*Objet de la tâche:*
Reproduisez intégralement et à l'identique le texte ci-dessous consacré au sommet sur le climat COP 26.

*Texte à analyser:*
::::

Temps de lecture estimé: 8 minutes
©FIDA/Masy Andriantsoa

Le réchauffement de la planète est imputable aux émissions humaines provenant de l’utilisation de combustibles fossiles ainsi qu’à la dégradation des écosystèmes naturels qui absorbent ces émissions. Les effets sont de plus en plus manifestes à l’échelle du globe.

Début novembre, des scientifiques, des organisations de la société civile, des citoyens et des représentants des gouvernements du monde entier se réuniront à Glasgow pour la vingt-sixième session de la Conférence des Parties à la Convention-cadre des Nations Unies sur les changements climatiques (COP 26), le sommet sur le climat organisé par le Royaume-Uni en partenariat avec l’Italie. Les pays s’entendront sur des plans d’action pour limiter le réchauffement planétaire et faire en sorte que les sociétés et les économies puissent s’adapter à ces changements, qui sont désormais irréversibles.

Nous avons rencontré Jo Puri, climatologue et Vice-Présidente adjointe responsable du Département de la stratégie et des savoirs du FIDA, pour lui demander de nous parler de ce sommet et de ce qu’elle espère en voir ressortir.

::::

*Les données:*

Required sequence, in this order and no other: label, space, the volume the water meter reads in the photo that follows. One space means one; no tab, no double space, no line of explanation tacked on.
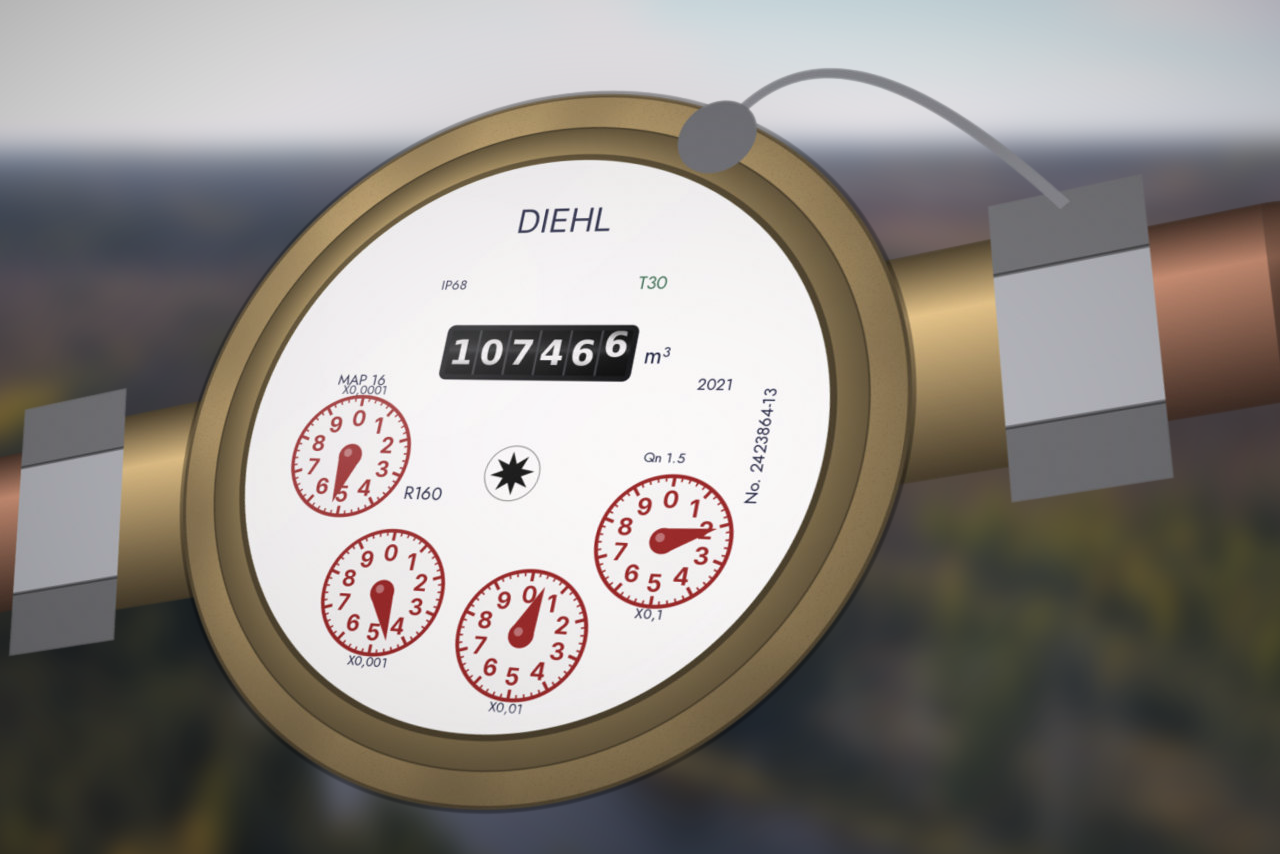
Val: 107466.2045 m³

::::

*Tâche accomplie:*
Temps de lecture estimé: 8 minutes
©FIDA/Masy Andriantsoa

Le réchauffement de la planète est imputable aux émissions humaines provenant de l’utilisation de combustibles fossiles ainsi qu’à la dégradation des écosystèmes naturels qui absorbent ces émissions. Les effets sont de plus en plus manifestes à l’échelle du globe.

Début novembre, des scientifiques, des organisations de la société civile, des citoyens et des représentants des gouvernements du monde entier se réuniront à Glasgow pour la vingt-sixième session de la Conférence des Parties à la Convention-cadre des Nations Unies sur les changements climatiques (COP 26), le sommet sur le climat organisé par le Royaume-Uni en partenariat avec l’Italie. Les pays s’entendront sur des plans d’action pour limiter le réchauffement planétaire et faire en sorte que les sociétés et les économies puissent s’adapter à ces changements, qui sont désormais irréversibles.

Nous avons rencontré Jo Puri, climatologue et Vice-Présidente adjointe responsable du Département de la stratégie et des savoirs du FIDA, pour lui demander de nous parler de ce sommet et de ce qu’elle espère en voir ressortir.